Find the line containing "tel. +48 601 236 825" in the records below. Copy exactly that line and each one after it, ending at the line containing "godę na ich używanie.", and nothing more.

[DATA TO PROCESS Boundary: Start]

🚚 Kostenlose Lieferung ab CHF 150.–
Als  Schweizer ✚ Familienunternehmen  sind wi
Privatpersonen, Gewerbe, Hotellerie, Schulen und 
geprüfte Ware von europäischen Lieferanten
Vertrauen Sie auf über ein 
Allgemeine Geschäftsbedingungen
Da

[DATA TO PROCESS Boundary: End]
[DATA TO PROCESS Boundary: Start]

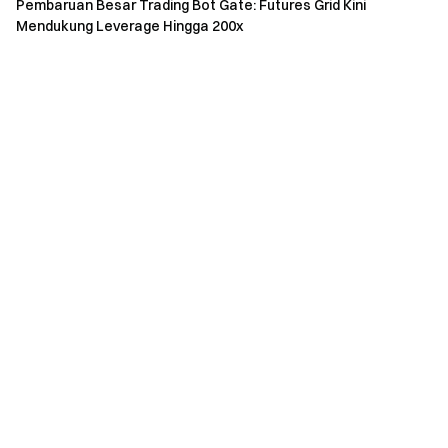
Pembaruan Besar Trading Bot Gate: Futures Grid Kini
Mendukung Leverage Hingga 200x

[DATA TO PROCESS Boundary: End]
[DATA TO PROCESS Boundary: Start]

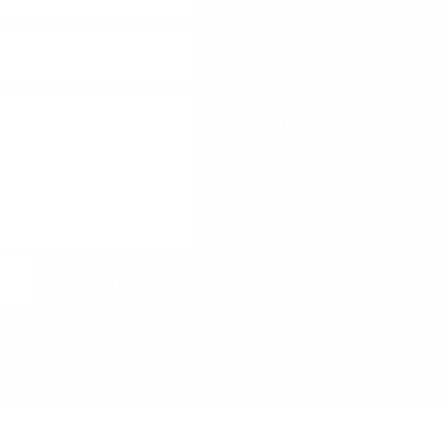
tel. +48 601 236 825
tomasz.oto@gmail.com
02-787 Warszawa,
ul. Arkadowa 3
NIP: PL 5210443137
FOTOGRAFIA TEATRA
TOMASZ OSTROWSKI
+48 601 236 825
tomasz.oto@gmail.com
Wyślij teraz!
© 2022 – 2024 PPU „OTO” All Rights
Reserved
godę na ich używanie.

[DATA TO PROCESS Boundary: End]

**PROBLEM SOLUTION**
tel. +48 601 236 825
tomasz.oto@gmail.com
02-787 Warszawa,
ul. Arkadowa 3
NIP: PL 5210443137
FOTOGRAFIA TEATRA
TOMASZ OSTROWSKI
+48 601 236 825
tomasz.oto@gmail.com
Wyślij teraz!
© 2022 – 2024 PPU „OTO” All Rights
Reserved
godę na ich używanie.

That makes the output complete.